A group of young Ontarians has asserted that, when the Ford government adopted a substantially weaker climate target after the 2018 election, that amounted to a decision to knowingly cause harm to future generations. Each incremental tonne of emitted greenhouse gases makes the effects of climate change worse; Ontario’s decision to allow more GHG emissions will therefore cause more harms not only to people yet unborn but also to young Ontarians today, who will plausibly live into the late 21st century. The young appellants argue this breaches both Section 7 of the Canadian Charter of Rights and Freedoms (life, liberty, and security of the person) and Section 15 (discrimination based on age).

The initial judge who heard the case agreed with the government’s argument that it was an attempt to create, in effect, a constitutional requirement for more aggressive climate policy. Justice Marie-Andrée Vermette wrote last year that “the Applicants are not seeking the right to be free from state interference, i.e., they do not seek to be free from the Target or the Plan. Rather, they would prefer a more restrictive Target and Plan.” Vermette wrote in her decision that the courts were not the proper forum in which to make that kind of policy.

(While the government won the case overall, it was something of a pyrrhic victory: Vermette accepted as fact that “Ontario’s decision to limit its efforts to an objective that falls severely short of the scientific consensus as to what is required is sufficiently connected to the prejudice that will be suffered by the Applicants … By not taking steps to reduce GHG in the province further, Ontario is contributing to an increase in the risk of death and in the risks faced by the Applicants and others with respect to the security of the person.”)

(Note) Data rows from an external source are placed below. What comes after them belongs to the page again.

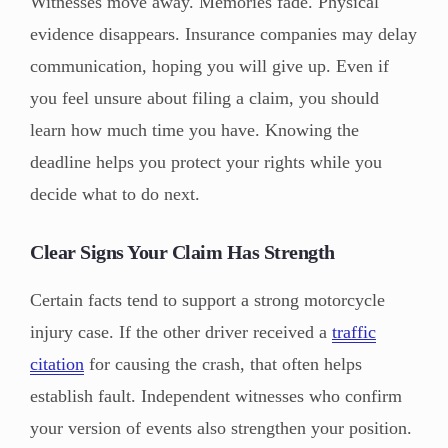
Witnesses move away. Memories fade. Physical
evidence disappears. Insurance companies may delay
communication, hoping you will give up. Even if
you feel unsure about filing a claim, you should
learn how much time you have. Knowing the
deadline helps you protect your rights while you
decide what to do next.
Clear Signs Your Claim Has Strength
Certain facts tend to support a strong motorcycle
injury case. If the other driver received a
traffic
citation
for causing the crash, that often helps
establish fault. Independent witnesses who confirm
your version of events also strengthen your position.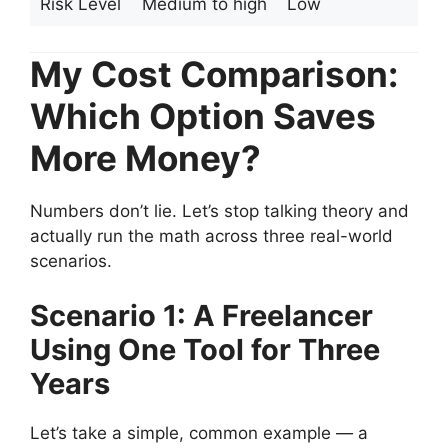
Risk Level
Medium to high
Low
My Cost Comparison:
Which Option Saves
More Money?
Numbers don’t lie. Let’s stop talking theory and
actually run the math across three real-world
scenarios.
Scenario 1: A Freelancer
Using One Tool for Three
Years
Let’s take a simple, common example — a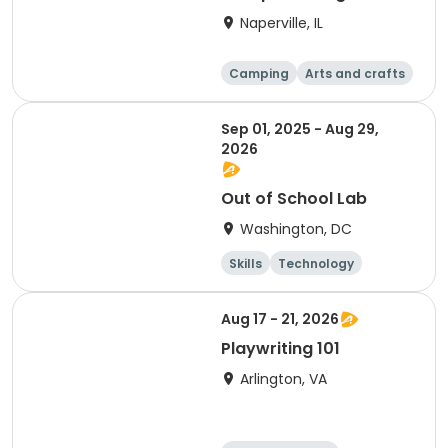
S'mores (Greene
Naperville, IL
Wood)
Camping
Arts and crafts
Day
Sep 01, 2025 - Aug 29,
2026
Out of School Lab
Washington, DC
Skills
Technology
Mathematics
Arts and crafts
Aug 17 - 21, 2026
Playwriting 101
Arlington, VA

This week, the Court of Appeal disagreed with Vermette’s decision, saying that the issue before the courts is ultimately simpler: Laws passed by provincial legislatures have to comply with the Charter, and Ontario’s climate target is enshrined in legislation. Therefore, the law has to comply with the Charter.

The court writes, in its decision, “The question before the application judge was not whether Ontario’s Target did not go far enough in the absence of a positive obligation to do anything. Rather, she should have considered whether, given Ontario’s positive statutory obligation to combat climate change that it had voluntarily assumed, the Target was Charter compliant. She erred by failing to consider the correct question.” (emphasis added) For the Court of Appeal, it’s precisely because there is no constitutional requirement for the province to have a climate target — something the Tories chose to enshrine in law anyway — that the matter deserves a hearing.

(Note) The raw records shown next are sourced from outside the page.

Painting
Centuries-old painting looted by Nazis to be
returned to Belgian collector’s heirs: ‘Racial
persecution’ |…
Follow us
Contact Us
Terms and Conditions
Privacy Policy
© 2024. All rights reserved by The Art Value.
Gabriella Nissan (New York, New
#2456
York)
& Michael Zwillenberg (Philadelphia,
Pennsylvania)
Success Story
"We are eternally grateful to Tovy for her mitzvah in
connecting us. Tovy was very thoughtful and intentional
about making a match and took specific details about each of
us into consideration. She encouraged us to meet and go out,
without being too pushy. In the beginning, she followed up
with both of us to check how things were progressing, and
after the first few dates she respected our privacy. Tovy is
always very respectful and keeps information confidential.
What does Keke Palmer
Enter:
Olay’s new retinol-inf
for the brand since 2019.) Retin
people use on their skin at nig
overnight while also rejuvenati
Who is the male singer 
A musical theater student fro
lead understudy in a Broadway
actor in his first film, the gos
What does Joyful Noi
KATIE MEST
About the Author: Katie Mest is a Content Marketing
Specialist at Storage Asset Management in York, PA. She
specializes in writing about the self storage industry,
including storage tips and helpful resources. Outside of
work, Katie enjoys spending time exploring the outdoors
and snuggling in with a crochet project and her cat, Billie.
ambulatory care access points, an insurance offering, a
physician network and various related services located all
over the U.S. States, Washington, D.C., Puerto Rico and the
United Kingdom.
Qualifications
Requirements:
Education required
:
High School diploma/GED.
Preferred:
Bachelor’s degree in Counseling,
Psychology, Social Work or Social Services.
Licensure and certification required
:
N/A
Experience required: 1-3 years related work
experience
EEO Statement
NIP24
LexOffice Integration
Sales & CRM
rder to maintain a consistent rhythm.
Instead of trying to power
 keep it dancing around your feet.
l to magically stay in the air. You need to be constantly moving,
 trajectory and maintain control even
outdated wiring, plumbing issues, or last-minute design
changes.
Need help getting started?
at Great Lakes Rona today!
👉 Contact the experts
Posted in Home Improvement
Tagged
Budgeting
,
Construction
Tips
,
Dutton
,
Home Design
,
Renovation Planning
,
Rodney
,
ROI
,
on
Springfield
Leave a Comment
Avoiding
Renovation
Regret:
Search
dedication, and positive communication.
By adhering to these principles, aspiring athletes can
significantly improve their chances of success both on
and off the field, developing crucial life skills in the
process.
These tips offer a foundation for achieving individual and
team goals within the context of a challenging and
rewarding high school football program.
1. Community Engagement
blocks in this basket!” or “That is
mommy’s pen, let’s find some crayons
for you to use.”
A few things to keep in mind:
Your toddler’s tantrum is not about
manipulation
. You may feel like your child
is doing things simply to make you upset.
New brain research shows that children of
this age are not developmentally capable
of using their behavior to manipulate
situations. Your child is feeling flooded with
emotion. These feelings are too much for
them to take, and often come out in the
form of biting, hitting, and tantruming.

Stepping back for a moment: it’s notable that every court that’s heard this case so far has largely accepted as fact that the province’s climate policies are causing meaningful harms to young Ontarians. They differ primarily on the question of whether the judiciary is the proper body to effect a change to those policies.

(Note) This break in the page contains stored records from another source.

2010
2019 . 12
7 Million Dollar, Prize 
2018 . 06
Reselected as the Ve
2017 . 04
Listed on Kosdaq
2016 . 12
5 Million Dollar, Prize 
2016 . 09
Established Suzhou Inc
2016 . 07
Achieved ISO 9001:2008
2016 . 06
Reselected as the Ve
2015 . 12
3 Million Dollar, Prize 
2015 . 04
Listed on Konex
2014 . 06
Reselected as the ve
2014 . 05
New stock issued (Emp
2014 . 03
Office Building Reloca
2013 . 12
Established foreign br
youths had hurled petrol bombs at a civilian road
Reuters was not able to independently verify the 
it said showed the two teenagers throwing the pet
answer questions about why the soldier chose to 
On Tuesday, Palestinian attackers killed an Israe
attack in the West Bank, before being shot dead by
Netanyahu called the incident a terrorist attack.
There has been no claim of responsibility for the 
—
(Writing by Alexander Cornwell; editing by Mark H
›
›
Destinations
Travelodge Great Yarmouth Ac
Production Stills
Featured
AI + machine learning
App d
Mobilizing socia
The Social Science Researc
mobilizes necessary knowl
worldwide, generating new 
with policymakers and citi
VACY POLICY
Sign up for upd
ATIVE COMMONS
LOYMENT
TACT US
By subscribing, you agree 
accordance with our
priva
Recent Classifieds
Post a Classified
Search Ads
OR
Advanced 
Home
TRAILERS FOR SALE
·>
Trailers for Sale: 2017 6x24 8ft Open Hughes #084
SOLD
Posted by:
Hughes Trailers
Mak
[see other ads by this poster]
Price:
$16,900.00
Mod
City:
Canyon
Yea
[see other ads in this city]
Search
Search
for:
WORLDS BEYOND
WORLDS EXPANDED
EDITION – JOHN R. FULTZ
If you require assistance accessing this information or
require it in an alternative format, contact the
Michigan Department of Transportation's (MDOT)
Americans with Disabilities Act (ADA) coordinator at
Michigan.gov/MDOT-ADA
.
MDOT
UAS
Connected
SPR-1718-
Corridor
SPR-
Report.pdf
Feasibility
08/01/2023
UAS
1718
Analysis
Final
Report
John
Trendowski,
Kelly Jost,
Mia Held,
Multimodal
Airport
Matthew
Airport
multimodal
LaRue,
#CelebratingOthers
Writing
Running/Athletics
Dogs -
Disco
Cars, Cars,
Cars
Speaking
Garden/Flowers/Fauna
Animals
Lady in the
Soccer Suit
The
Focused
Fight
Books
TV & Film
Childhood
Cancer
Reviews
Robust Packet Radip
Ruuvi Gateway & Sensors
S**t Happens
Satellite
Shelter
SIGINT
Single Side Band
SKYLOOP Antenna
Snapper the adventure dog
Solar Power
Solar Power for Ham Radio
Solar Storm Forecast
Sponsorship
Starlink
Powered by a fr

This may sound like a win for the young appellants in this case, but it’s only a partial one: the Court of Appeal declined to order the government to adopt a stricter climate target and instead ordered that the case be retried so that a lower court can better hear the full range of evidence about what policies a government might pursue. It’s entirely possible that, even if the appellants eventually prevail with the last judicial word, that still might not guarantee more aggressive climate policy: the Court of Appeal decision notes that, in prior decisions such as Canada v. Khadr and Chaoulli v. Quebec, the Supreme Court ruled that some government actions were unconstitutional without directing the government to take specific steps as remedies.

There is as yet no guarantee that the Mathur appellants will prevail in a rehearing at a lower court. And, further, any decision by that court would itself be subject to appeals. Barring some kind of external intervention, divine or otherwise, this argument will continue for at least a few more years.